Bucks coach Doc Rivers on Damian Lillard’s injury: ‘It’s not very promising’

Milwaukee Bucks star Damian Lillard left Sunday night’s NBA playoff game against the Indiana Pacers with a lower leg injury in the first quarter and did not return.

Without Lillard, the Pacers cruised to a 129-103 victory to take a 3-1 lead in their first-round series against the Bucks. Following the game, Lillard was seen making his way out of Fiserv Forum with crutches and his left leg in a boot.

“They’re going to do an image tomorrow,” Bucks head coach Doc Rivers said of Lillard’s injury postgame. “Obviously it’s lower leg, and just being honest, it’s not very promising.”

Bucks coach Doc Rivers tells reporters that Damian Lillard is going to get imaging done tomorrow, but Rivers feels it’s “not very promising.”

— Eric Nehm (@eric_nehm) April 28, 2025

With 6:11 left in the first quarter, Gary Trent Jr. missed a 3 from the right wing. The long rebound bounced off the floor near the top of the key, and Lillard made a break for it. As he broke back toward the ball, his legs went out from underneath him. Lillard managed to tap the ball to Trent for an offensive rebound but immediately crumpled to the floor.

As he lay on his back, Lillard reached for his left foot with both arms and sat on the other end of the floor as the Bucks committed a foul to get a stoppage in play. Once that stoppage occurred, Kyle Kuzma and Rivers made their way to Lillard and helped him to his feet. Lillard refused to put any weight on his left foot and hopped off the floor on his right foot as he went directly to the locker room.

“I knew it right away,” Rivers said. “I felt bad for him, you know, the guy tried to come back for his team and, you know, I just felt bad for him.”

Bucks star Giannis Antetokounmpo said it took him a bit to realize how serious the injury was, but that he knew once he saw that Lillard could not walk off on his own.

“Especially for a guy like Dame, that is a competitor,” Antetokounmpo said. “He wants to play in big games.
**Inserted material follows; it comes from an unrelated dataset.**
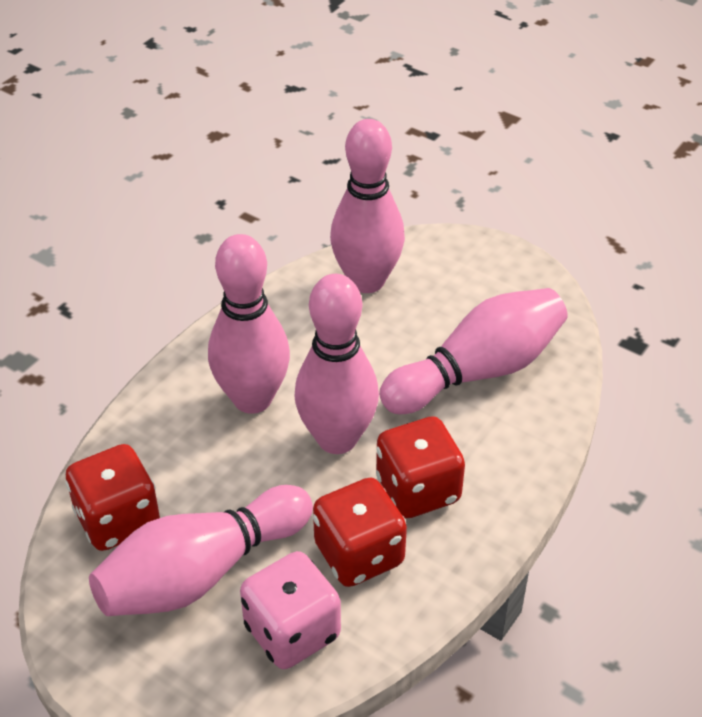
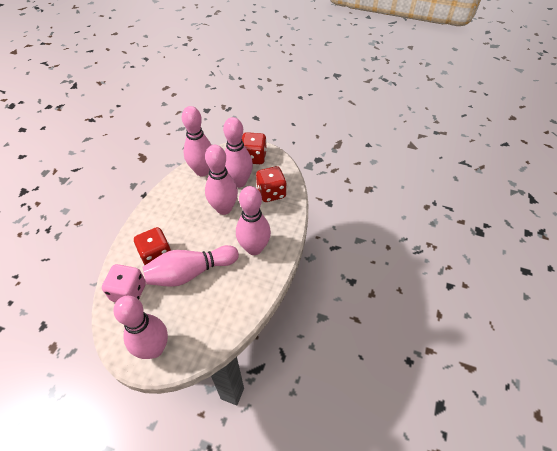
pink bowling pin: 5 -> 6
He wants to help the team win. When you see a guy like that not able to walk on his own, you know this might be serious and then you kind of hope that it’s the best-case scenario. And for now, we just hope it’s the best-case scenario for him, for his health. That’s pretty much it. It’s tough.”

Lillard, 34, missed significant time late in the season with a deep-vein thrombosis in his right calf, which was supposed to knock him out for the rest of the season. He returned to action in Game 2, and in two full games played in the playoffs, he’s averaging 10.5 points, 6.0 assists and 3.0 rebounds per game on .240/.188/.857 shooting splits.

“This is a tough one, honestly,” Rivers said. “Blood clot, followed by this, it’s just tough … He’s just such a great freaking dude — on the basketball level, more importantly as a teammate and a father and all that stuff.

“No one deserves it, but golly, you just look at him, so that’s why I feel bad. It’s just tough. I’ve seen injuries deflate teams, but tonight, that one hurt. I thought our guys tried, but it was tough.”

Rivers told reporters that it was difficult for the team at halftime as the players all went to the trainers room to see Lillard for the first time after he went off the floor initially and wish him well, while also trying to hear about the adjustments they needed to make in the second half.

Backup point guard Kevin Porter Jr. played a larger role for the Bucks without Lillard and put together his best game of the series with 23 points, four rebounds and five assists, but admitted just how difficult it was to see Lillard, a player that he idolized as a teenager, go down with what looked to be a serious injury on Sunday night.

“Dame is one of those special ones,” Porter said. “He’s very much needed, very much impactful in every way. Seeing him go down and not be able to return is definitely defeating as a brother. Seeing his work, getting back from his first injury that he just came back from and then the game gods told him that he has another journey, but he’s a warrior.”

Antetokounmpo echoed that sentiment, adding that the Bucks would help Lillard any way they could.

“A lot of people don’t see what Dame had to deal with, but I’ve been around him every single day and it’s hard,” said Antetokounmpo, who had 28 points in the loss. “It’s hard being in his position, but he’s one of the toughest, mentally toughest guys I’ve ever been around and that’s why he is who he is, and I think he’s going to overcome every obstacle that’s going to be in front of him. Everybody’s going to be there for him. No matter what the obstacle is for him, he’s going to overcome and we’re going to help him overcome.”